What about 2000? Did the establishment pick George W. Bush? It might seem so, based on primogeniture. But the comfort with Bush came from the grassroots up, not from the top down. Bush himself acknowledged that he was enticed to run not by fat cats at a private club but by the polls. Yes, he was certainly aided in the money chase by his pedigree. But if money determined the outcome of primaries, we'd have been treated to the nomination of Phil Gramm in 1996.
Speaking of 1996, Dole won the primaries because his opponents ? Pat Buchanan and Steve Forbes ? were not perceived as presidential and carried only six states between them compared with 44 for the winner. (Memo to file: Find better candidates.)
In 1988 and 1992, the Republican Party nominated George H. W. Bush. Was that the work of the establishment or of Ronald Reagan, who elevated Bush by choosing him as VP?
These are good questions. While I disagree strongly with Charen if she suggests that there is no "Republican establishment," I find her assessment of recent primaries to be instructive. It isn't that there is no Republican establishment. It's that they are losing right now. The Tea Party and conservative resurgence has reshaped the ground upon which this primary has been fought. The candidates who are more appealing to the moderates of the Republican Party (the establishment), are touting their conservatism and competing with one another to win over conservative voters. Even Romney, who has an essential lock on the moderates (who are they going to choose instead, Huntsman?), is competing for conservative voters.
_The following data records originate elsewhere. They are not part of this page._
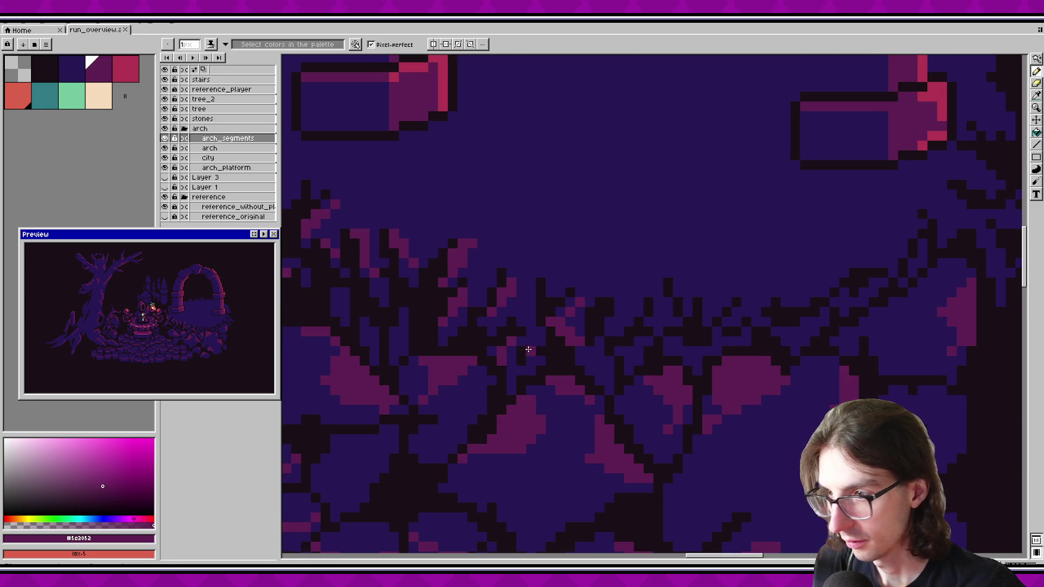
pyautogui.click(489, 324)
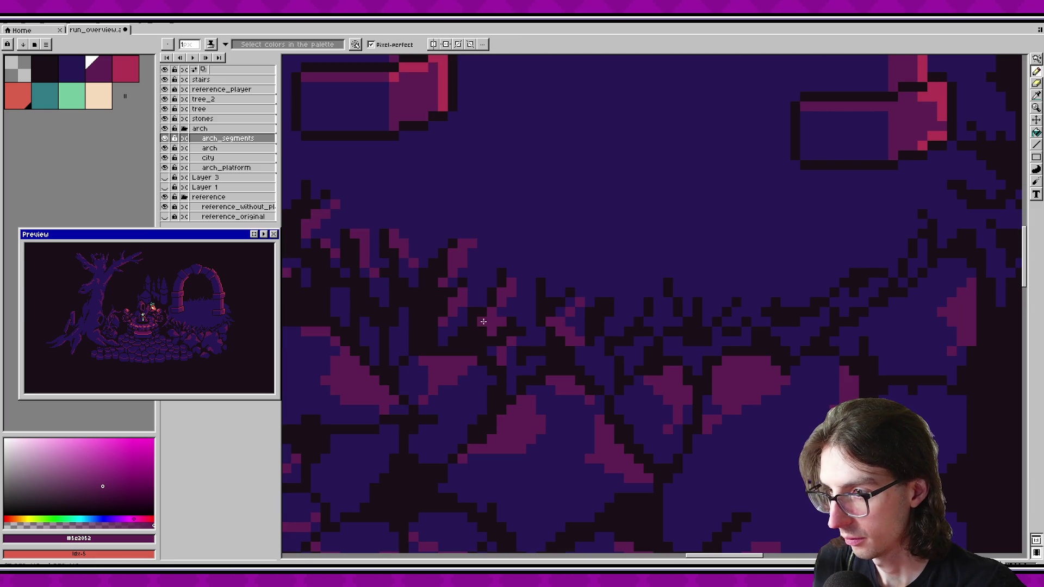
pyautogui.press('ctrl+s')
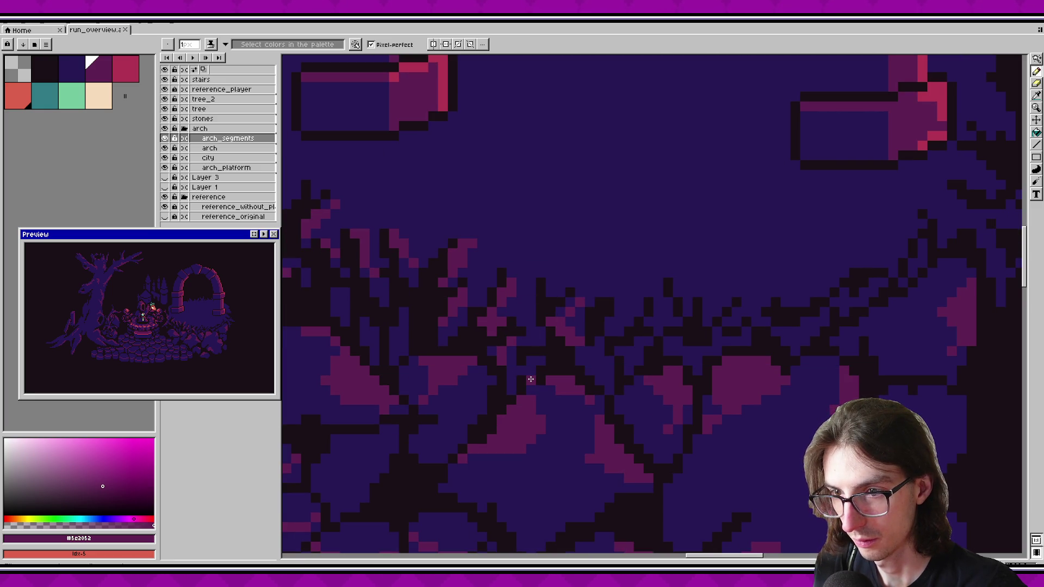
pyautogui.keyDown('alt'); pyautogui.click(497, 323); pyautogui.keyUp('alt')
pyautogui.press('ctrl+s')
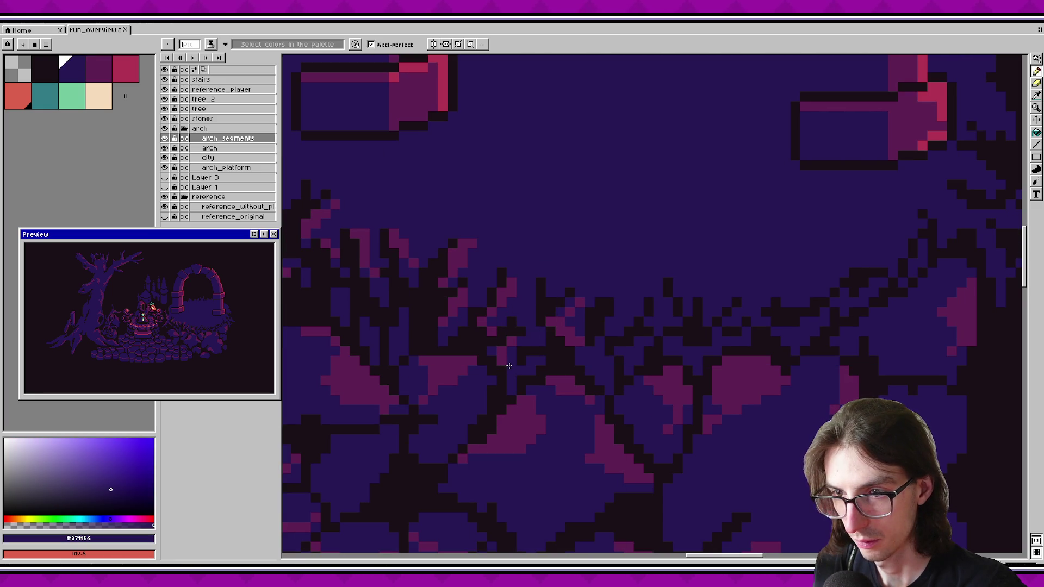
pyautogui.press('ctrl+s')
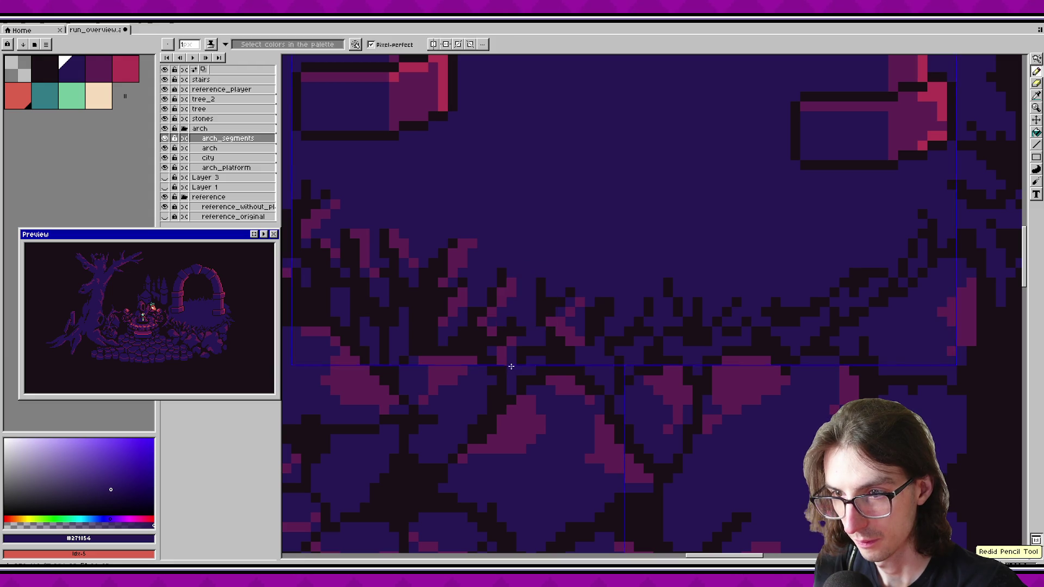
pyautogui.keyDown('alt'); pyautogui.click(519, 322); pyautogui.keyUp('alt')
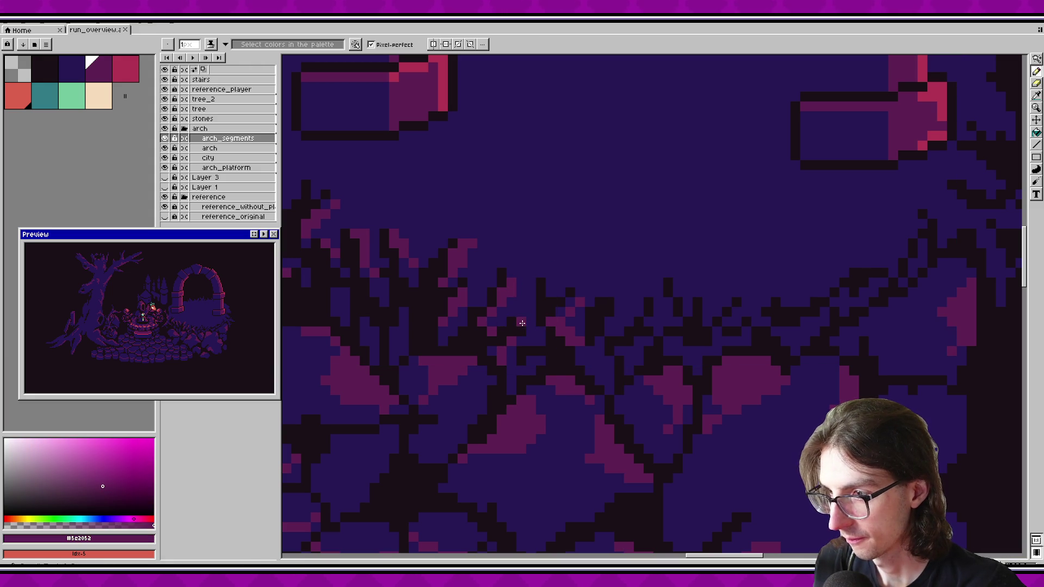
pyautogui.press('ctrl+s')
They are all talking about austerity. They are all talking budget cuts, balancing the books, tax reform, entitlement reform, and repealing ObamaCare. Historically, those are not topics the "establishment" types would take on. And don't anticipate any reversal on those positions once the general election rolls around. Though it is typical to run right in the primary and back towards the center in the general, you won't see any of these candidates abandoning these pledges should they get the nomination.
The Tea Party and staunch conservative base had great success in 2010 and made necessary changes. But they weren't done. In 2012, electing a candidate like Mitt Romney who has pledged to repeal ObamaCare and will be working with an increasingly conservative Congress to get our financial house in order would not be a failure. The failure would come if that base threw a fit that they got stuck with an "establishment" guy and accepted a second term of Obama. Romney may not be the conservative champion that some hoped would take the mantle so that they could relax a little. But if he is a politician, he will go in the direction that is winning and setting the agenda. If the Tea Party and conservative movement can continue to represent that winning ideology, they may so successfully alter the political landscape that their views become the "establishment" when it's all said and done. That's the goal.